Modern RISC vector processors rely on the synergy of multi-lane parallelism and chaining to achieve high sustained throughput, yet their achieved performance often falls substantially short of the theoretical performance bound due to microarchitectural inefficiencies. In this work, we take the open-source RVV processor Ara as the target platform and analyze the sources of its sustained-throughput loss and optimize the design accordingly. We first establish an ideal multi-lane chaining execution model as a microarchitectural reference for the ideal steady-state progression of the vector backend. Based on this model, we attribute Ara's key bottlenecks to inefficiencies along three critical execution paths: memory-side inefficiencies in data supply and transaction issuance, control-side inefficiencies caused by conservative dependence management and issue control, and operand-delivery inefficiencies caused by access conflicts and result-propagation overhead. To address these bottlenecks, we propose a coordinated set of microarchitectural optimizations. Experimental results show that, without increasing raw memory bandwidth or changing the main processor configuration, Ara-Opt achieves a geometric-mean speedup of 1.33x over baseline Ara. Under roofline-based normalization, the geometric-mean gap-closed ratio reaches 12.2%. In particular, scal, axpy, ger, and gemm achieve speedups of approximately 2.41x, 1.60x, 1.52x, and 1.42x, with corresponding gap-closed ratios of 93.7%, 88.9%, 78.3%, and 59.3%, respectively.
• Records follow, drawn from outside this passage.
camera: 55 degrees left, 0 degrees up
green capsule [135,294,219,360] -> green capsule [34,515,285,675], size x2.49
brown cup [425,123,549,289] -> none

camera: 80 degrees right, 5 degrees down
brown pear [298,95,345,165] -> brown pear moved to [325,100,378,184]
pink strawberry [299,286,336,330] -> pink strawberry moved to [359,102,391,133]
These results show that the proposed method can effectively recover sustained-throughput capability lost to microarchitectural inefficiencies in Ara under essentially unchanged hardware resource constraints, and move the implementation points of regular streaming and high-throughput workloads significantly closer to the theoretical performance bound.
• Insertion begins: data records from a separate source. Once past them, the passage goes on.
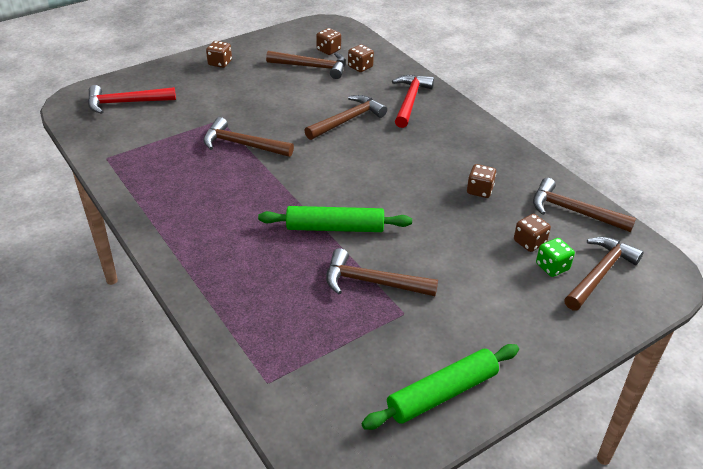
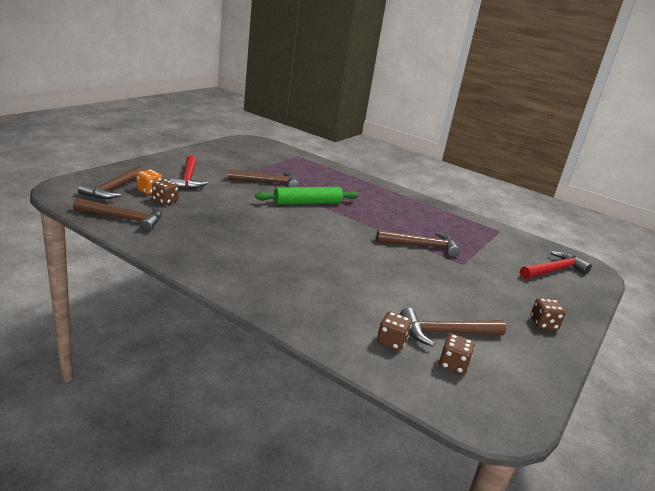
camera: 155 degrees right, 15 degrees down
brown hammer [304,95,387,140] -> none
green rolling pin [362,344,519,430] -> none
red hammer [392,75,434,128] -> red hammer moved to [170,155,208,189]
brown dice [467,164,496,198] -> none
green dice [536,238,575,277] -> orange dice [137,170,162,195]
翻译：现代RISC向量处理器依赖多通道并行性与链式处理的协同作用以实现高持续吞吐量，然而由于微架构低效问题，其实际性能往往远低于理论性能界限。本文以开源RVV向量处理器Ara为基准平台，分析其持续吞吐量损失的根源并据此优化设计。首先建立理想多通道链式执行模型作为向量后端理想稳态进度的微架构参照。基于该模型，将Ara的关键瓶颈归因于三条关键执行路径的低效：数据供给与事务发起的存储器侧低效、保守依赖管理与发射控制导致的控制侧低效、以及访问冲突与结果传播开销引发的操作数传递低效。针对这些瓶颈，提出一组协调的微架构优化方案。实验结果表明，在不增加原始访存带宽或改变主处理器配置的情况下，Ara-Opt相较基线Ara实现了1.33倍的几何平均加速比。基于屋顶线归一化后，几何平均间隙闭合比达到12.2%。其中scal、axpy、ger与gemm分别获得约2.41倍、1.60倍、1.52倍和1.42倍的加速比，对应间隙闭合比分别为93.7%、88.9%、78.3%与59.3%。这些结果表明，所提方法能在硬件资源约束基本不变的情况下，有效恢复Ara因微架构低效而损失的持续吞吐能力，使常规流式与高吞吐工作负载的实现点显著逼近理论性能界限。